My setup for context:
cloudron: a hetzner auction server with mixed HDD+SDD
backup box: a storage VPS in a different geographical location, using SSHFS (encrypted rsync)
had a good experience with this so far, the ability to use hardlinks is a game changer for storage size, as well as not being charged per request
requires manually setting up a secure ssh box. I used unattended-upgrades and ufw
for peace of mind, i also do an offline manual backup to a drive at home every ~3-6 months
Mixed HDD+SSD was useful for keeping cost low while balancing the needs of large apps like Nextcloud vs most other apps on cloudron.
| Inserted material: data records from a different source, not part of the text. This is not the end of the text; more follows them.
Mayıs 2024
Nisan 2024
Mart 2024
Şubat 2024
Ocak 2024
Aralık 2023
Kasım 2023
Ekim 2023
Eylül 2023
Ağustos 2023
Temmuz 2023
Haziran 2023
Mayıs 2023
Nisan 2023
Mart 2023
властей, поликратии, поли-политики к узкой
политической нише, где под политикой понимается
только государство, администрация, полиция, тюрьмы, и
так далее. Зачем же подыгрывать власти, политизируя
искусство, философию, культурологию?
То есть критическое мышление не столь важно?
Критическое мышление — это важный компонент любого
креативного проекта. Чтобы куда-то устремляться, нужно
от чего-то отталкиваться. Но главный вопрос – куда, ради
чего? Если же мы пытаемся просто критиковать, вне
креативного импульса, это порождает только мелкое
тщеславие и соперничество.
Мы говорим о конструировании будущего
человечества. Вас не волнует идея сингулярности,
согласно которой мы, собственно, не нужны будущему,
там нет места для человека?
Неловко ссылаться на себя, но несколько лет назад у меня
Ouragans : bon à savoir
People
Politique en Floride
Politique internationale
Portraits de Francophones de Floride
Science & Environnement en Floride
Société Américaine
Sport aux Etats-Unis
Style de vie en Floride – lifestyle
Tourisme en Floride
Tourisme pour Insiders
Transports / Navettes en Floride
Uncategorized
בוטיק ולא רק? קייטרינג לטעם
I haven't had much luck mounting external storage, so liked the idea of a bigger drive locally. the deal i found happened to have 3 drives and i laid them out like this
2x512GB SSD with RAID1; default drive mounted at /, for apps where i care about both uptime & speed (email,websites..)
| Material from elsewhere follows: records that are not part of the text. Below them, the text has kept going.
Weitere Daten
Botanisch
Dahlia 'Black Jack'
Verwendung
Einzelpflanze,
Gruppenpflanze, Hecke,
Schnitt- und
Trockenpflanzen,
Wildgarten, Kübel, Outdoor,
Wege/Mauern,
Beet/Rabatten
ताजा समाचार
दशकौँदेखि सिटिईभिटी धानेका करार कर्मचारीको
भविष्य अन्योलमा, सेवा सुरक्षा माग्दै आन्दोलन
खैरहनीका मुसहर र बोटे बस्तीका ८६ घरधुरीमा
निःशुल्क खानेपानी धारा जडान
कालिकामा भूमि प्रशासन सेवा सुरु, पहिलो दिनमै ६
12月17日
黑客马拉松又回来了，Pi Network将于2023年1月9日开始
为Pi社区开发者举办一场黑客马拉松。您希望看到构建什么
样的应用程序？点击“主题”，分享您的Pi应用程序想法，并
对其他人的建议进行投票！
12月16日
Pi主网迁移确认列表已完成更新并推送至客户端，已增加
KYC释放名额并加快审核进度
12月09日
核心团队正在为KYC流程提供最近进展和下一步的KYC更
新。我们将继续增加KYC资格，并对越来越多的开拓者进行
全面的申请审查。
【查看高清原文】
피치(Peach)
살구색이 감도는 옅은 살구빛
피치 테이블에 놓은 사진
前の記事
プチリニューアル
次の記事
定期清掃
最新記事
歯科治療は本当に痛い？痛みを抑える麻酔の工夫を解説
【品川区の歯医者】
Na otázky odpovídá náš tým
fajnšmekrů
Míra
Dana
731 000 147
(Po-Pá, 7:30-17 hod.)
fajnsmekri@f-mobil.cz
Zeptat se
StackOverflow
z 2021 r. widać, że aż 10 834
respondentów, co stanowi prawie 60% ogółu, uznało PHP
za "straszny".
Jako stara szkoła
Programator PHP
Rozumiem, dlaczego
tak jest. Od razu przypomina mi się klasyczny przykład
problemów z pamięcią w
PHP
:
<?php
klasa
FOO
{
1x1TB SSD; less critical apps where i care about speed, media-heavy apps like immich
1x2TB HDD; large storage apps (Nextcloud)
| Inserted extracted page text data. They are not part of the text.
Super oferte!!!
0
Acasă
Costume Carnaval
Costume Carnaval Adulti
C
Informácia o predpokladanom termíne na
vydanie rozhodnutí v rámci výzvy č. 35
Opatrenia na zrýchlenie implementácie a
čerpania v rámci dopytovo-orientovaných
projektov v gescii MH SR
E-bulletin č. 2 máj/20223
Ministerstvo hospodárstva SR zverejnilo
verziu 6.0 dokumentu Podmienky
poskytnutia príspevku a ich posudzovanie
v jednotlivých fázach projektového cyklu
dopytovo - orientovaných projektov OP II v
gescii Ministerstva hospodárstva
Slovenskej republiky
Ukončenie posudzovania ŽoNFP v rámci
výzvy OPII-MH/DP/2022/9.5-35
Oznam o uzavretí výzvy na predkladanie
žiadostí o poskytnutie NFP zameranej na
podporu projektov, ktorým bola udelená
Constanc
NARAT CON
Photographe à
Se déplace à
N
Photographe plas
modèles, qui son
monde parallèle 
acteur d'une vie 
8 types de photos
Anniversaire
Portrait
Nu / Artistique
I haven't yet set up email RAID monitoring if anyone has advice there
Before the migration i had to
partition drives, mount extra SSD and HDD in /etc/fstab, set up RAID
whitelist ip of the new server in my domain provider's API if needed. this was the case for namecheap.
note down my ssh private key from the backup user (normally in /home/yellowtent/ssh) on the old server before powering it down. the backup config file doesn't include this automatically.
i think it's best to harden SSH and firewall after fully completing restore. i tried to do this after installing cloudron but before restoring via the web interface, but seemed to always run into issues. not sure if other people have had this experience.
I ran into an issue where on my root 0.5TB drive, nextcloud would not fit. there wasn't a clear way to assign a data directory for it in advance of restore, so i had to restore it on a per-app basis via the following:
start the restore via https://your-new-ip
wait until the dashboard is up
mount additional drives as volumes (i used filesystem(mountpoint)). I believe currently mounting them in /etc/fstab does not automatically make them recognized within cloudron.
go to large app->uninstall menu->Archive
there didn't seem to be a way to pause the restore, or change data directory while running the restore, so this was the only way i found to prevent completely filling my drive. after a while when restore for other apps finished, this app was left in Error state and I could then successfully archive on the second attempt.
download app backup config from backups->archive
install new instance of large app from the appstore that matches the backup app version
download a specific version of an app by changing the appstore URL: ie https://my.server.com/#/appstore/com.nextcloud.cloudronapp?version=5.5.2 <-- change to version=x.x.x
move this app's data directory to the volume where your additional drive is mounted (app settings->storage->data directory)
import app backup using the config file downloaded earlier
Curious how other's experience has been with large migrations, if you've found easier ways. Also your server/backup setups for dealing with apps like Nextcloud. I think some of this process can be improved or clarified in documentation/error messages. I.e. a note to remember to whitelist new server IP in domain provider API.
Having an option to mount volumes and assign per-app data-directory as part of the restore wizard would be fantastic.